Mr. Liddell went with feeble rapidity across to where a large newspaper lay upon the floor, and resting one hand on the writing-table, stooped painfully to raise it.
“There! read—read the price-list to me. I am blind and helpless, for that jade has hid my glasses. I know she has. I cannot find them anywhere, and I must know how Turkish bonds are going. Read to me. I’ll hear what you have to say after.” He thrust the paper into her hand, and sat down in the high-backed chair.
Poor Katherine felt almost dazed. She took a seat at the other side of the table, and began to look for the mysterious list. The geography of the mighty Times was unknown to her, and even in her mother’s humbler penny paper the City article was a portion she never glanced at. While she turned the wide pages, painfully bewildered, the old man “glowered” at her.

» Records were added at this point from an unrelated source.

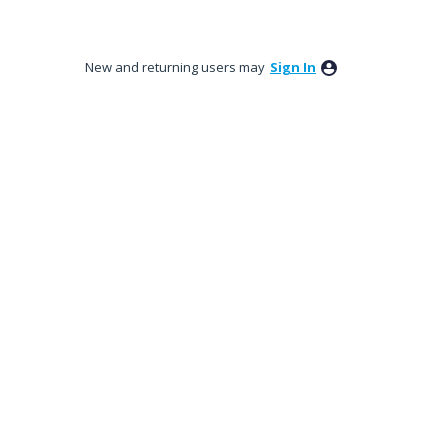
New and returning users may
Sign In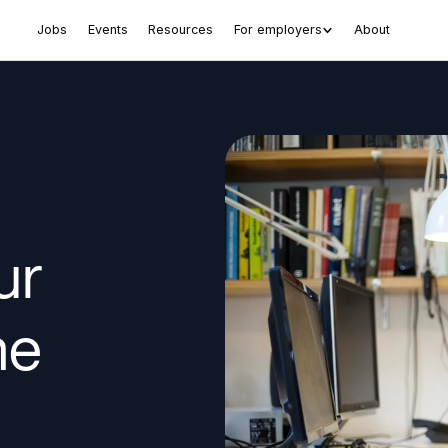
Jobs
Events
Resources
For employers
About
ur
ne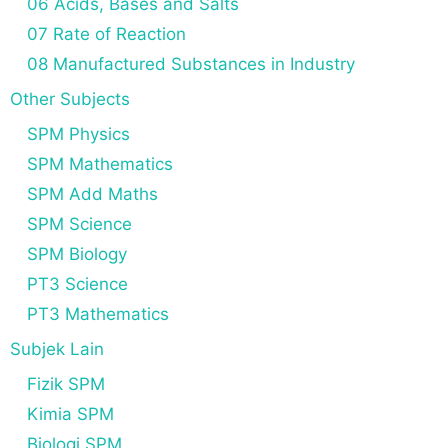
06 Acids, Bases and Salts
07 Rate of Reaction
08 Manufactured Substances in Industry
Other Subjects
SPM Physics
SPM Mathematics
SPM Add Maths
SPM Science
SPM Biology
PT3 Science
PT3 Mathematics
Subjek Lain
Fizik SPM
Kimia SPM
Biologi SPM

“I don’t think you know what you are looking for,” he cried, impatiently.
“I do not indeed! If you will show it to me——”
He snatched it from her, and pointed out the part he wished to hear. “Read from the beginning,” he said.
Katherine obeyed, her courage returning as she found herself thus strangely installed within the fortress she feared to attack. She stumbled occasionally, and was sharply set upon her feet, in the matter of figures, by her eager hearer. At last she came to Turkish six per cents.
“Eighty-seven to eighty-eight and a quarter.”
“Ha!” muttered the old man, “that’s an advance! good! nothing to be done there yet. Now read the railway stocks.”